**Exercise instructions:** Nothing but the lines from the one containing "Vulkan gives access" through the one containing "### Optimal performance with C++", both included, should be given again, each exactly as written below.

━━ Records for the task ━━

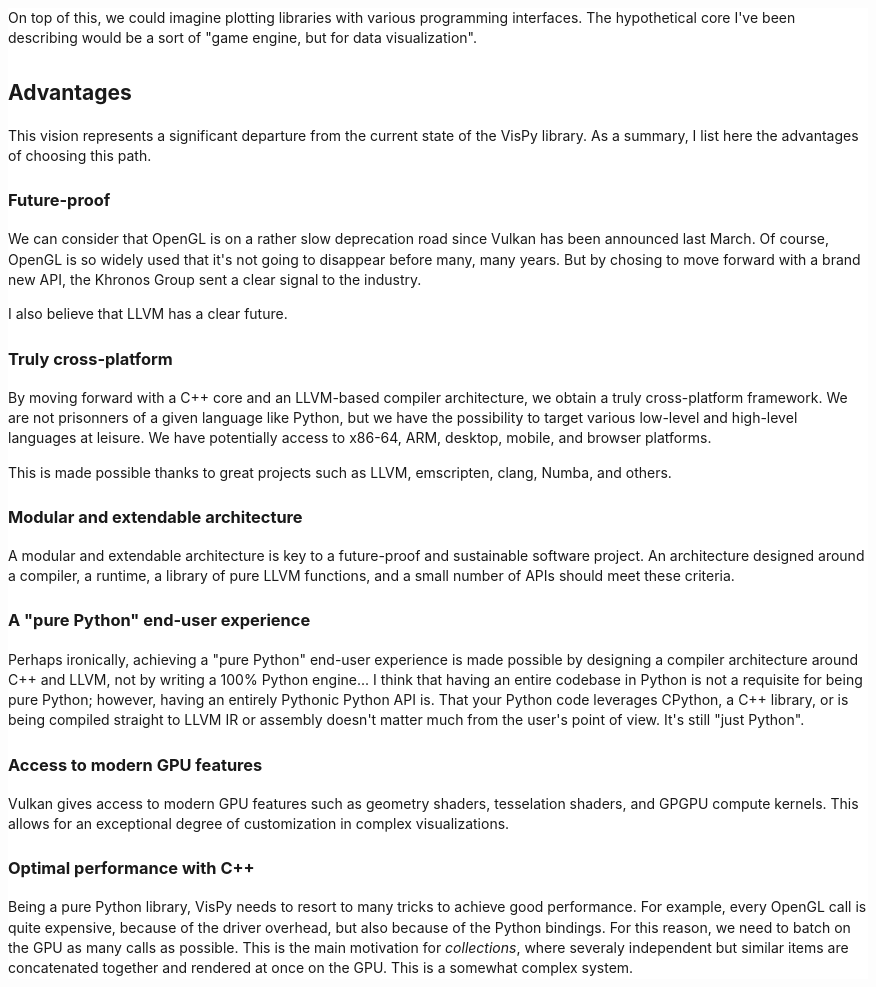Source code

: On top of this, we could imagine plotting libraries with various programming interfaces. The hypothetical core I've been describing would be a sort of "game engine, but for data visualization".


## Advantages

This vision represents a significant departure from the current state of the VisPy library. As a summary, I list here the advantages of choosing this path.


### Future-proof

We can consider that OpenGL is on a rather slow deprecation road since Vulkan has been announced last March. Of course, OpenGL is so widely used that it's not going to disappear before many, many years. But by chosing to move forward with a brand new API, the Khronos Group sent a clear signal to the industry.

I also believe that LLVM has a clear future.


### Truly cross-platform

By moving forward with a C++ core and an LLVM-based compiler architecture, we obtain a truly cross-platform framework. We are not prisonners of a given language like Python, but we have the possibility to target various low-level and high-level languages at leisure. We have potentially access to x86-64, ARM, desktop, mobile, and browser platforms.

This is made possible thanks to great projects such as LLVM, emscripten, clang, Numba, and others.


### Modular and extendable architecture

A modular and extendable architecture is key to a future-proof and sustainable software project. An architecture designed around a compiler, a runtime, a library of pure LLVM functions, and a small number of APIs should meet these criteria.


### A "pure Python" end-user experience

Perhaps ironically, achieving a "pure Python" end-user experience is made possible by designing a compiler architecture around C++ and LLVM, not by writing a 100% Python engine... I think that having an entire codebase in Python is not a requisite for being pure Python; however, having an entirely Pythonic Python API is. That your Python code leverages CPython, a C++ library, or is being compiled straight to LLVM IR or assembly doesn't matter much from the user's point of view. It's still "just Python".


### Access to modern GPU features

Vulkan gives access to modern GPU features such as geometry shaders, tesselation shaders, and GPGPU compute kernels. This allows for an exceptional degree of customization in complex visualizations.


### Optimal performance with C++

Being a pure Python library, VisPy needs to resort to many tricks to achieve good performance. For example, every OpenGL call is quite expensive, because of the driver overhead, but also because of the Python bindings. For this reason, we need to batch on the GPU as many calls as possible. This is the main motivation for *collections*, where severaly independent but similar items are concatenated together and rendered at once on the GPU. This is a somewhat complex system.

━━━

**Task answer:**
Vulkan gives access to modern GPU features such as geometry shaders, tesselation shaders, and GPGPU compute kernels. This allows for an exceptional degree of customization in complex visualizations.


### Optimal performance with C++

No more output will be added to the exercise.